▸ Extract
>> start

What is Databricks Unity Catalog (and Should I Be Using It)?
Since launching in 2013, Databricks has continuously evolved its product offerings from machine learning pipeline to end-to-end data warehousing and data intelligence platform.
While we at Sync are big fans of all things Databricks (particularly how to optimize cost and speed) we often get questions about understanding Databricks new offerings—particularly as product development has accelerated in the last 2 years.
To help in your understanding, we wrote this blog post to address the question, “What is Databricks Unity Catalog?” and whether users should be using it (the answer is yes). We walk through a precise technical answer, and then dive into the details of the catalog itself, how to enable it and frequently asked questions.
What Is the Unity Catalog in Databricks?
The Databrick’s Unity Catalog is a centralized data governance layer that allows for granular security control and managing data and metadata assets in a unified system within Databricks. Additionally, the unity catalog provides tools for access control, audits, logs and lineage.
You can think of the unity catalog as an update designed to bridge gaps in the Databrick ecosystem—specifically to eliminate and improve upon third-party catalogs and governance tools. With many cloud-specific tools being used, Databricks brought in a unified solution for data discovery and governance that would seamlessly integrate with their Lakehouse architecture. Thus, while Unity Catalog was initially billed as a governance tool, in reality it streamlines processes across the board. While simplistic, it’s not wrong to say Unity Catalog simply makes everything Databricks run smoother.
Notably, the Unity Catalog is being offered by default on the Databricks Data Intelligence Platform. This is because Databricks believes the Unity Catalog is a huge benefit to their users (and we are inclined to agree!). If you have access to the Unity Catalog, we highly recommend enabling it in your workspace.
What benefits does the Databricks Unity Catalog have to offer?
The Unity Catalog benefits can be thought of in four buckets: data governance, data discovery, data lineage, and data sharing and access.
Data Discovery
The unity catalog provides a structured way to tag, document and manage data assets and metadata. This allows for a comprehensive search interface that utilizes lineage metadata (including full lineage) history and ensures security based on user permissions.

>> end

▸ Material provided

>> start

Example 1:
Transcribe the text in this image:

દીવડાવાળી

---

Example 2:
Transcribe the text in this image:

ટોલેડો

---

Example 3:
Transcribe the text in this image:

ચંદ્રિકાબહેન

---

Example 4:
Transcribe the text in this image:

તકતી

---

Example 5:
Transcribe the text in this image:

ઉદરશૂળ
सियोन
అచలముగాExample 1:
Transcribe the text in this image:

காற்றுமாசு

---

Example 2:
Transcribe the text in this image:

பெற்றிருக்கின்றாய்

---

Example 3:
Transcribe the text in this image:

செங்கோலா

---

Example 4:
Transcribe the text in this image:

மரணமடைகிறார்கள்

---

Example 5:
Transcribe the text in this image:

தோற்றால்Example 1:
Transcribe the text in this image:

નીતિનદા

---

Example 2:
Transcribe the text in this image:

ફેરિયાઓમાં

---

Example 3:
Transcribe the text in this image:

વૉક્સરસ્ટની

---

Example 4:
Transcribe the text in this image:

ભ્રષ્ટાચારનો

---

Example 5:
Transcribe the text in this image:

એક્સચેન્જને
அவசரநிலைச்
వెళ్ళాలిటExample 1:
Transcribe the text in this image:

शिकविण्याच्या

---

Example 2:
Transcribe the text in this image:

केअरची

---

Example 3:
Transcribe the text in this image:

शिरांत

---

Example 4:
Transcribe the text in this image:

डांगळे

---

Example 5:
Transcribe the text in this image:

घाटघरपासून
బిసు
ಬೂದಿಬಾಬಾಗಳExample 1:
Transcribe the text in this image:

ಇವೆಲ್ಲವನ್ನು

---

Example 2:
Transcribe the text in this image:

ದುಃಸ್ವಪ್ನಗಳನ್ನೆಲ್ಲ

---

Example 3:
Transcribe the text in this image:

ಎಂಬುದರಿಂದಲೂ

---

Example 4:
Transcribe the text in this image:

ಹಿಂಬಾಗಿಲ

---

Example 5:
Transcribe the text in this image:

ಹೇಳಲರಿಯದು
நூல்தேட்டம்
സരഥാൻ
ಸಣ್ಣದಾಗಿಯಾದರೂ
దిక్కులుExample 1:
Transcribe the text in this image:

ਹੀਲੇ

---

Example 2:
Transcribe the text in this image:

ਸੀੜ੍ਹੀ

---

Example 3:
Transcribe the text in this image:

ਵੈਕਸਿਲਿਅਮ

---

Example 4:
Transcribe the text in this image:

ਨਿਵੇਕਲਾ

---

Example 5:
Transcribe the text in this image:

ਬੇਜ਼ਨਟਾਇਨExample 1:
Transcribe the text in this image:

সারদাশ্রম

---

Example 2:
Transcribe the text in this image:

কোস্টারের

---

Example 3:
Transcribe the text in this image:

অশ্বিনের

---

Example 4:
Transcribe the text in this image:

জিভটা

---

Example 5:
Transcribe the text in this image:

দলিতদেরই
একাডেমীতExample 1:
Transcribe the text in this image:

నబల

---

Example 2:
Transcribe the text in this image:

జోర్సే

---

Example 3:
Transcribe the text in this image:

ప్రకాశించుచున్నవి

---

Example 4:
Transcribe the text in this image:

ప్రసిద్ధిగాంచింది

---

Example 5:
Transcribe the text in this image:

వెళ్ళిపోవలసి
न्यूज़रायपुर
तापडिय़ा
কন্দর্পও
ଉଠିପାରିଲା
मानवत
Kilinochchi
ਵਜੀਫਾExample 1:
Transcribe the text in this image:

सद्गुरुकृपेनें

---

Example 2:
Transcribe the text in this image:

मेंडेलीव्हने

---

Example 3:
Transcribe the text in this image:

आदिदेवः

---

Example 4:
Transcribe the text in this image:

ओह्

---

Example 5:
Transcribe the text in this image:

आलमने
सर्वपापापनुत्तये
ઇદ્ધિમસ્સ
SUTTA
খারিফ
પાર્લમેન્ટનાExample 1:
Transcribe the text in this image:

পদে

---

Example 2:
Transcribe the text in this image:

>> end

▸ Task description
Carry on the Databricks Unity Catalog article from its last sentence, writing the next part in the same style.

▸ Response
Users can either explore data objects through the Catalog Explorer, or parse through data using SQL or Python to query datasets and create dashboard from available data objects. In Catalog explorer, users can preview sample data, read comments and check field details (50 second preview from Databricks here).
A preview of the Catalog explorer for data discovery in Unity Catalog (via Databricks/Youtube)
Data Governance
Unity Catalog is a layer over all external compute platforms and acts as a central repository for all structured and unstructured data assets (such as files, dashboards, tables, views, volumes, etc). This unified architecture allows for a governance model that includes controls, lineage, discovery, monitoring, auditing, and sharing.
Unity Catalog thus offers a single place to administer data access policies that apply across all workspaces. This allows you to simplify access management with a unified interface to define access policies on data and AI assets and consistently apply and audit these policies on any cloud or data platform.
All of Databricks governance parameters can be accessed via their Unity Catalog Governance Portal. The Databricks Data Intelligence Platform leverages AI to best understand the context of tables and columns, the volume of which can be impossible for manual categorization. This also enables you to quickly assess how many of your tables are monitored via Lakehouse Monitoring — Databricks’s new “AI for Governance tool”.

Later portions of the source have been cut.